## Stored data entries
☆ ☆ ☆ ☆ ☆ ☆ ☆
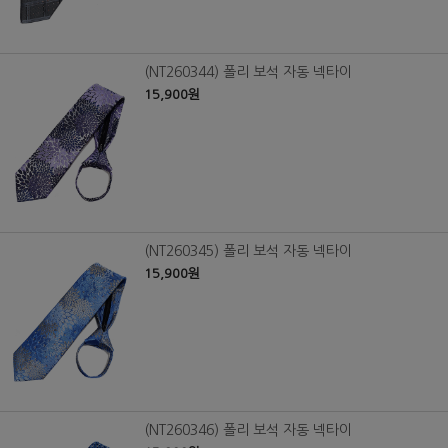
(NT260344) 폴리 보석 자동 넥타이
15,900원
(NT260345) 폴리 보석 자동 넥타이
15,900원
(NT260346) 폴리 보석 자동 넥타이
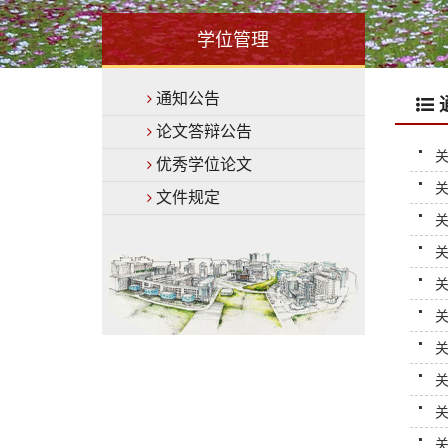
学位管理
通知公告
论文答辩公告
关
优秀学位论文
关
文件规定
关
关
关
关
关
关
关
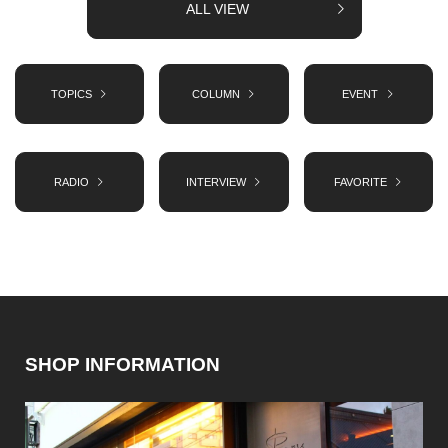
ALL VIEW
TOPICS
COLUMN
EVENT
RADIO
INTERVIEW
FAVORITE
SHOP INFORMATION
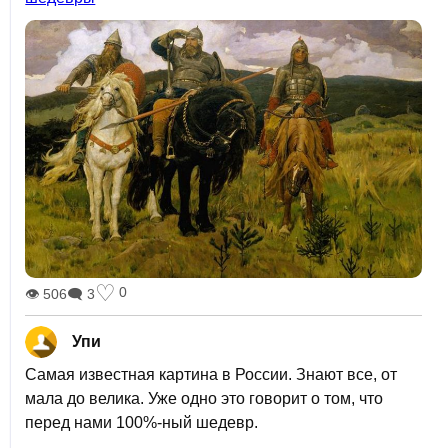
♡
0
👁 506
🗨 3
Упи
Самая известная картина в России. Знают все, от
мала до велика. Уже одно это говорит о том, что
перед нами 100%-ный шедевр.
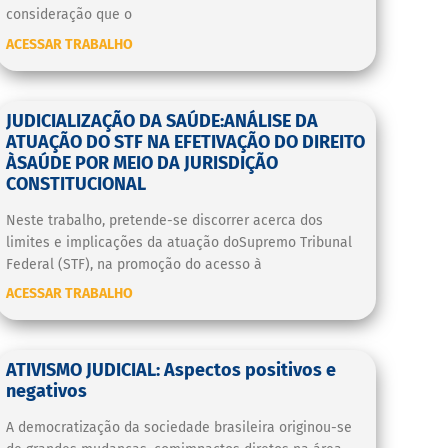
consideração que o
ACESSAR TRABALHO
JUDICIALIZAÇÃO DA SAÚDE:ANÁLISE DA
ATUAÇÃO DO STF NA EFETIVAÇÃO DO DIREITO
ÀSAÚDE POR MEIO DA JURISDIÇÃO
CONSTITUCIONAL
Neste trabalho, pretende-se discorrer acerca dos
limites e implicações da atuação doSupremo Tribunal
Federal (STF), na promoção do acesso à
ACESSAR TRABALHO
ATIVISMO JUDICIAL: Aspectos positivos e
negativos
A democratização da sociedade brasileira originou-se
☆ ☆ ☆ ☆ ☆ ☆ ☆
Reproduce the items above with each "ACESSAR TRABALHO" swapped for "LER TRABALHO" and everything else kept the same. Leave the pictures out of your answer.

## EXPECTED OUTPUT
(NT260344) 폴리 보석 자동 넥타이
15,900원
(NT260345) 폴리 보석 자동 넥타이
15,900원
(NT260346) 폴리 보석 자동 넥타이
学位管理
通知公告
论文答辩公告
关
优秀学位论文
关
文件规定
关
关
关
关
关
关
关
ALL VIEW
TOPICS
COLUMN
EVENT
RADIO
INTERVIEW
FAVORITE
SHOP INFORMATION
♡
0
👁 506
🗨 3
Упи
Самая известная картина в России. Знают все, от
мала до велика. Уже одно это говорит о том, что
перед нами 100%-ный шедевр.
consideração que o
LER TRABALHO
JUDICIALIZAÇÃO DA SAÚDE:ANÁLISE DA
ATUAÇÃO DO STF NA EFETIVAÇÃO DO DIREITO
ÀSAÚDE POR MEIO DA JURISDIÇÃO
CONSTITUCIONAL
Neste trabalho, pretende-se discorrer acerca dos
limites e implicações da atuação doSupremo Tribunal
Federal (STF), na promoção do acesso à
LER TRABALHO
ATIVISMO JUDICIAL: Aspectos positivos e
negativos
A democratização da sociedade brasileira originou-se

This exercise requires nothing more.